Oldest meteorite ever found: 4.6 BILLION-year-old space rock discovered in the Sahara could shed light on the early solar system

It is the oldest meteorite ever found, dating back almost 4.6 billion years and from before the earth even existed.

Now, space rock Erg Chech 002 is shedding new light on what our early system looked like — and the revelations aren’t what scientists expected.

A team of Australian researchers say their study questions the accuracy of experts’ calculations of the age of meteorites, suggesting some may not be as old as first thought.
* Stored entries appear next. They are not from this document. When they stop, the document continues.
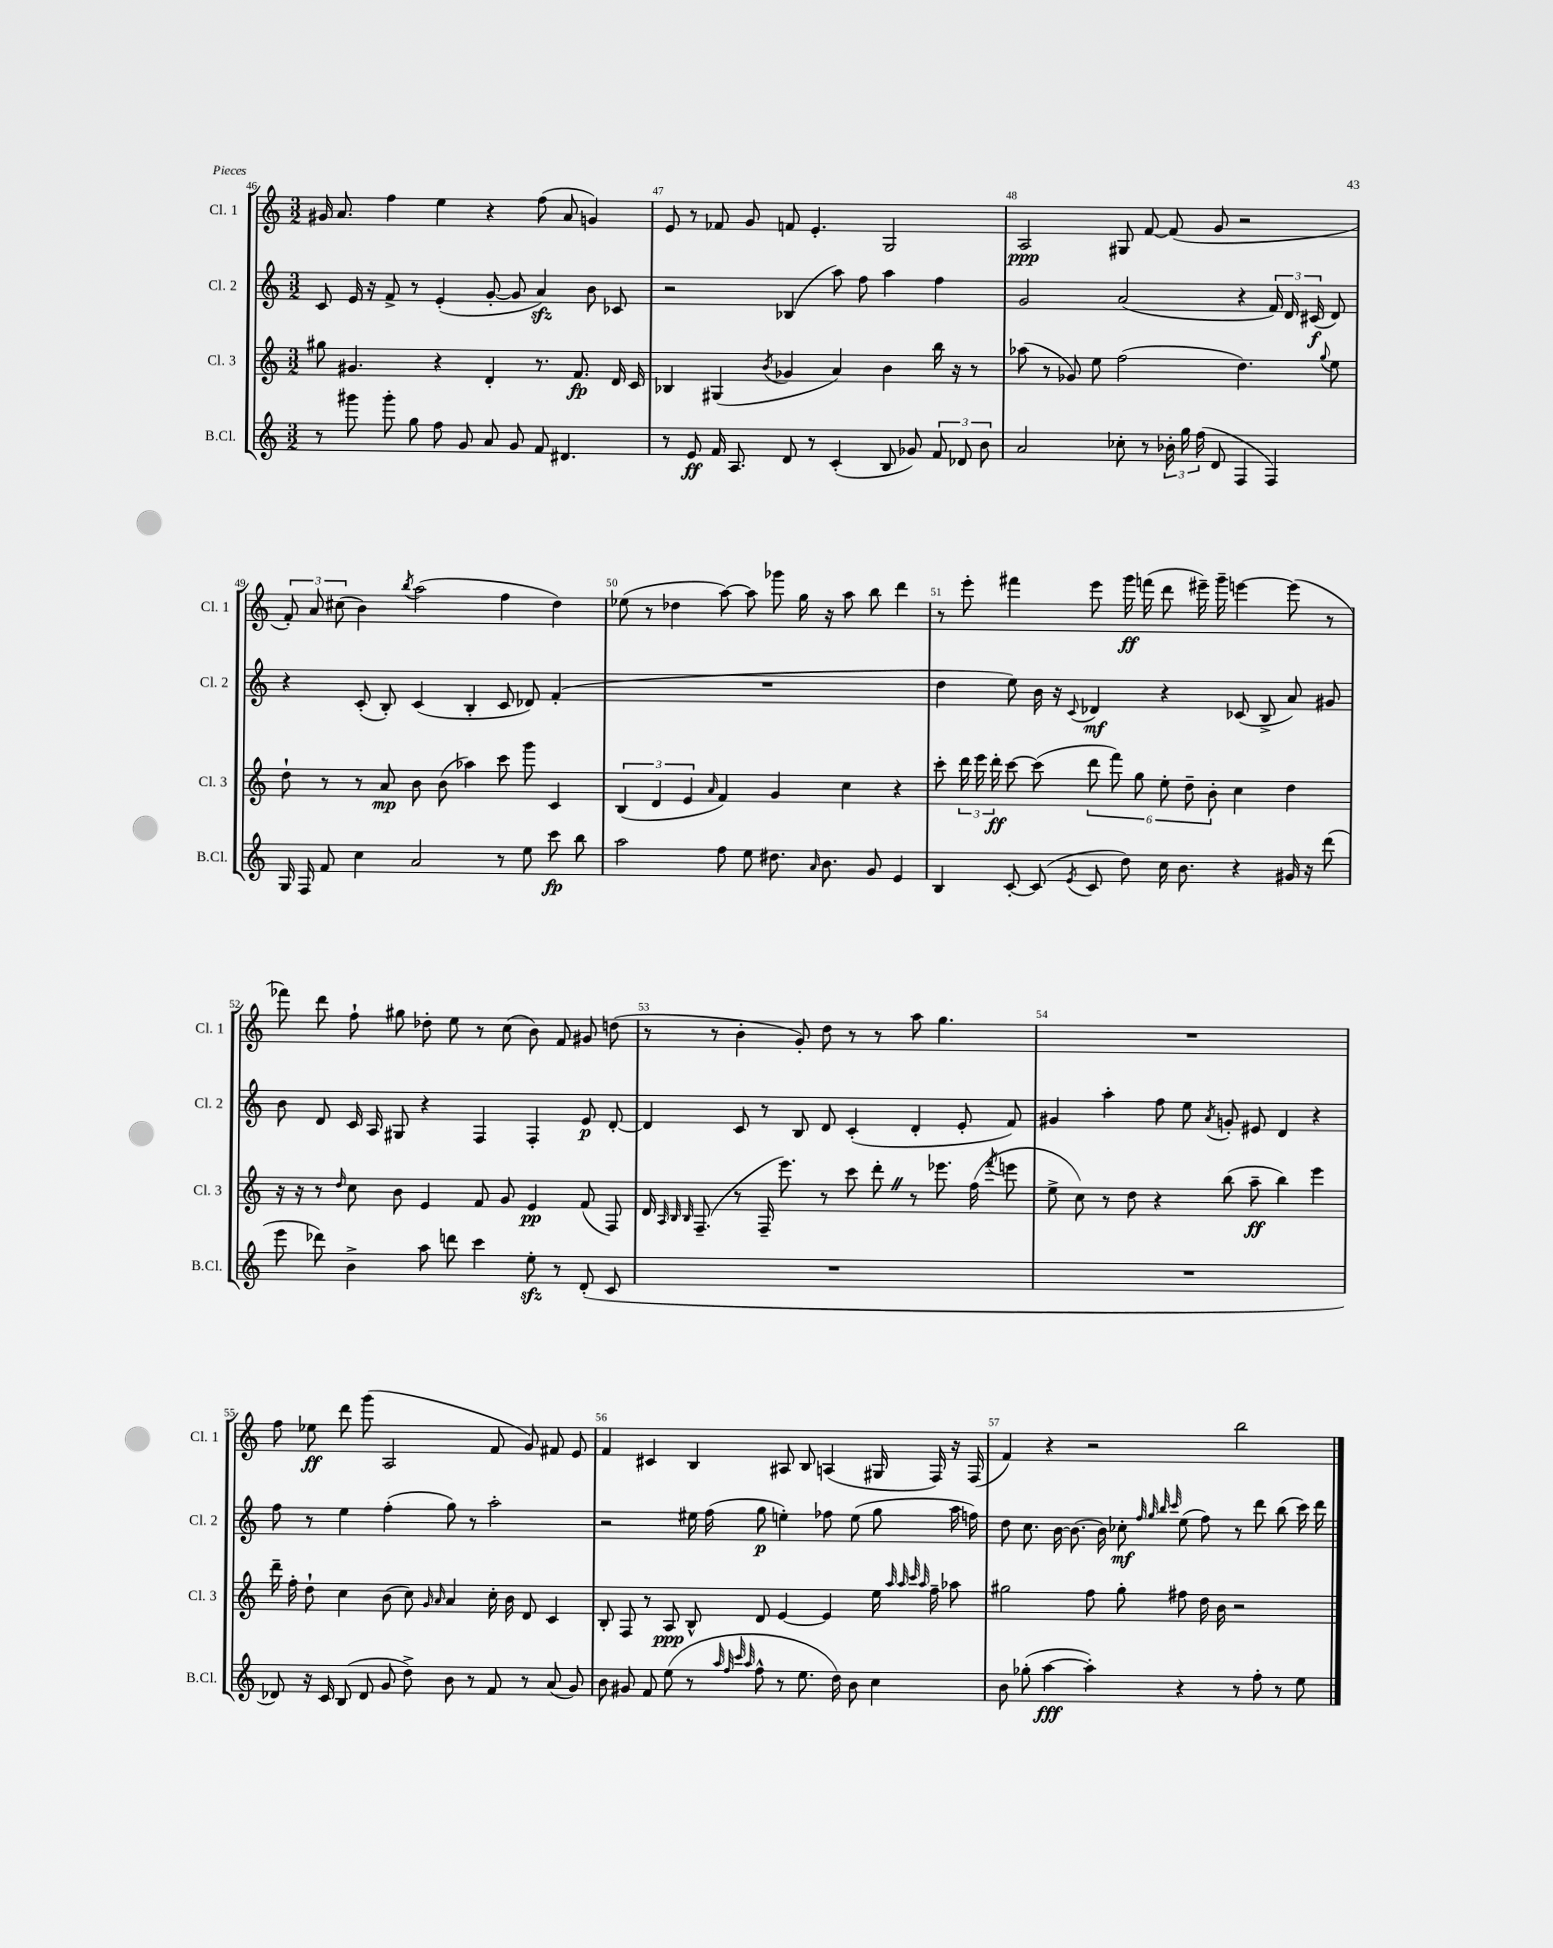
<<
\new StaffGroup <<
\new Staff = "s0" \with { instrumentName = "Cl. 1" shortInstrumentName = "Cl. 1" } {
    \clef treble \key c \major \numericTimeSignature \time 3/2
    \autoBeamOff gis'16 a'8. f''4 e''4 r4 f''8( a'8 g'4) |
    e'8 r8 fes'8 g'8 f'8 e'4.-. g2 |
    a2\ppp gis8 f'8~ f'8( g'8 r2 |
    \tuplet 3/2 { f'8-.) a'8 cis''8( } b'4) \acciaccatura { b''8 } a''2( f''4 d''4) |
    ees''8( r8 des''4 a''8~) a''8 ges'''8 g''16 r16 a''8 b''8 d'''4 |
    r8 e'''8-. fis'''4 e'''8 g'''16\ff f'''16( d'''8 eis'''16--) g'''16-- e'''4~ e'''8( r8 |
    fes'''8) d'''8 f''8-! gis''8 des''8-. e''8 r8 c''8( b'8) f'8 gis'8 d''8( |
    r8 r8 b'4-. g'8-.) d''8 r8 r8 a''8 g''4. |
    R1. |
    f''8 ees''8\ff d'''8 g'''8( a2 f'8 g'8) fis'8 e'8 |
    f'4 cis'4 b4 ais8 b8 a4( gis16 f16) r16 f16( |
    f'4) r4 r2 b''2 \bar "|." |
}
\new Staff = "s1" \with { instrumentName = "Cl. 2" shortInstrumentName = "Cl. 2" } {
    \clef treble \key c \major \numericTimeSignature \time 3/2
    \autoBeamOff c'8 e'16 r16 f'8-> r8 e'4-.( g'8~-. g'8 a'4\sfz) b'8 ces'8 |
    r2 bes4( a''8) f''8 a''4 f''4 |
    g'2 a'2( r4 \tuplet 3/2 { f'16) d'16 cis'16\f( } d'8) |
    r4 c'8-.( b8-.) c'4( b4-. c'8 des'8) f'4-.( |
    R1. |
    d''4 e''8) b'16 r16 \appoggiatura { c'8 } des'4\mf r4 ces'8( b8-> a'8) gis'8 |
    b'8 d'8 c'16 a16 gis8 r4 f4 f4-. e'8\p d'8~-. |
    d'4 c'8 r8 b8 d'8 c'4-.( d'4-. e'8-. f'8) |
    gis'4 a''4-. f''8 e''8 \acciaccatura { a'8 } g'8-. eis'8 d'4 r4 |
    f''8 r8 e''4 f''4-.( g''8) r8 a''2-. |
    r2 eis''16 f''16( g''8\p e''4-.) fes''8 e''8( g''8 a''16 f''16) |
    d''8 c''8. b'16~ b'8.( b'16) ces''8-.\mf \grace { f''32 g''32 b''32 c'''32 } e''8( f''8) r8 d'''8 b''8( c'''16) d'''16 \bar "|." |
}
\new Staff = "s2" \with { instrumentName = "Cl. 3" shortInstrumentName = "Cl. 3" } {
    \clef treble \key c \major \numericTimeSignature \time 3/2
    \autoBeamOff gis''8 gis'4. r4 d'4-. r8. f'8.\fp d'16 c'16 |
    bes4 gis4( \acciaccatura { b'8 } ges'4 a'4) b'4 b''16 r16 r8 |
    aes''8( r8 ges'8) e''8 f''2( d''4.) \appoggiatura { g''8 } e''8 |
    d''8-! r8 r8 a'8\mp b'8 b'8( aes''4) c'''8 g'''8 c'4 |
    \tuplet 3/2 { b4( d'4 e'4 } \grace { a'16 } f'4) g'4 c''4 r4 |
    c'''8-. \tuplet 3/2 { d'''16 e'''16 d'''16-.\ff } c'''8~ c'''8( \tuplet 6/4 { d'''8 f'''8) g''8 e''8-. d''8-- b'8-. } c''4 d''4 |
    r16 r16 r8 \grace { d''16 } c''8 b'8 e'4 f'8 g'8 e'4\pp f'8( f8) |
    d'16 \grace { a32 b32 b32 } f8.--( r8 f16-- e'''8.) r8 c'''8 d'''8-. \once \override BreathingSign.text = \markup { \musicglyph "scripts.caesura.straight" } \breathe r8 ees'''8. f''16( \acciaccatura { f'''8 } e'''8 |
    e''8-> c''8) r8 d''8 r4 b''8( a''8--\ff b''4) e'''4 |
    d'''16-- f''16-. d''8-! c''4 b'8( c''8) \grace { g'16 a'16 } a'4 c''16-. b'16 d'8 c'4 |
    b8-. f8 r8 a8\ppp b8-^ d'8 e'4~ e'4 e''16 \grace { a''32 a''32 c'''32 a''32 } f''16-- aes''8 |
    gis''2 f''8 gis''8-. fis''8 d''16 b'16 r2 \bar "|." |
}
\new Staff = "s3" \with { instrumentName = "B.Cl." shortInstrumentName = "B.Cl." } {
    \clef treble \key c \major \numericTimeSignature \time 3/2
    \autoBeamOff r8 gis'''8 gis'''8-. g''8 f''8 g'8 a'8 g'8 f'8 dis'4. |
    r8 e'8\ff f'16 a8. d'8 r8 c'4-.( b8 ges'8) \tuplet 3/2 { f'8 des'8 b'8 } |
    a'2 ces''8-. r8 \tuplet 3/2 { bes'16-. g''16 f''16( } d'8 f4 f4) |
    g16 f16 f'8 c''4 a'2 r8 e''8 c'''8\fp b''8 |
    a''2 f''8 e''8 dis''8. \grace { a'16 } b'8. g'8 e'4 |
    b4 c'8~-. c'8( \acciaccatura { e'8 } c'8 d''8) c''16 b'8. r4 gis'16 r16 d'''8( |
    e'''8 des'''8) b'4-> a''8 d'''8 c'''4 e''8-.\sfz r8 d'8-.( c'8 |
    R1. |
    R1. |
    des'8) r16 c'16 b8( des'8 g'8 d''8->) b'8 r8 f'8 r8 a'8( g'8) |
    b'8 gis'8 f'8 e''8( r8 \grace { a''32 f''32 c'''32 a''32 } f''8-^ r8 e''8. d''16) b'8 c''4 |
    b'8 ges''8-.( a''4~\fff a''4-.) r4 r8 f''8-. r8 e''8 \bar "|." |
}
>>
>>
\layout { \context { \Score currentBarNumber = #46 \override BarNumber.break-visibility = ##(#f #t #t) barNumberVisibility = #all-bar-numbers-visible } }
That’s because they found EC 002 contained more radioactive isotope aluminum-26 (26Al) than other ancient achondrites or stony meteorites of similar age.

This is significant because it challenges the theory that 26AI – thought to be a heat source for the planets’ building blocks – was evenly distributed throughout the early solar system.

Oldest meteorite ever found: The space rock Erg Chech 002 (pictured) sheds new light on what our early system looked like – and the revelations don’t live up to scientists’ expectations

The meteorite was discovered in 2020 in the Erg Chech region of the Sahara Desert in Algeria

Experts estimate the age of meteorites based on the amount of 26AI present in them when they formed.

However, if the isotope was unevenly distributed throughout the early Solar System, as the new study suggests, it cannot be relied upon to give an accurate indication of how old a space rock is or what role it might have played in planet formation.

This contrasts with previous research, which suggested that 26AI was evenly distributed in the run-up to the formation of planets like Earth.

We know that our solar system formed about 4.5 billion years ago from a collapsing cloud of interstellar gas and dust that was likely part of a much larger nebula.

Scientists theorize that its collapse may have been triggered by the shockwave of a nearby supernova or an exploding star, which in turn led to the formation of a solar nebula – a rotating, swirling disc of material that gave rise to the solar system.

26KI was then critical to the process that led to our living on Earth today, as it provides enough heat through radioactive decay to create planetary bodies with stratified interiors like ours.

It also helps dry out early planetesimals to create arid, rocky planets.

Due to its very short half-life of about 770,000 years, scientists believe that 26AI was formed or mixed into the planet-forming disc surrounding the young Sun just before the first solid matter in our solar system condensed.

Its existence in EC 002 therefore offers the opportunity to further explore the original distribution of the isotope before the formation of the Earth.

Whether the isotope was evenly distributed in the early solar system is important for determining the age of meteorites.

Australian National University researchers led by Evgenii Krestianinov analyzed EC 002 and determined its lead isotope age to be approximately 4.566 billion years.

The rock is mostly volcanic rock, leading experts to believe it came from the crust of a very early planet

They combined this finding with existing data on this meteorite and compared it to other very old meteorites that crystallized from melts.

Researchers showed that 26Al was unevenly distributed within the early solar nebula.

Because of this, they said studies of meteorite chronology should be cautious and take a general approach to dating with short-lived isotopes that explain their uneven distribution.

This, the researchers added, would improve the accuracy and reliability of determining the ages of meteorites and planetary materials.

“The development of a general approach for isotope dating with Al-Mg and other chronometers for extinct isotopes, which takes into account the heterogeneous distribution of the parent radionuclide, would allow for the generation of more accurate and reliable dates of ages for meteorites, asteroidal and planetary material in order to gain a better understanding.” to promote it.” Formation of our solar system,” the authors wrote.

The meteorite was discovered in 2020 in the Erg Chech region of the Sahara Desert in Algeria.

It is composed mostly of volcanic rock, leading experts to believe that it came from the crust of a very early planet.

A previous study found that the rock was once liquid lava, but cooled and solidified over the course of 100,000 years to form the 70-pound piece that eventually made its way to our planet.

No asteroids with similar properties have been found, suggesting the protoplanet it came from has since disappeared, either becoming parts of larger bodies or “simply being destroyed,” the researchers said.

Other oldest achondrites found so far include NWA 1111942, estimated to be around 4.565 billion years old, and Asuka 88139427, which is 4.564 billion years old.

The new study was published in the journal Nature Communications.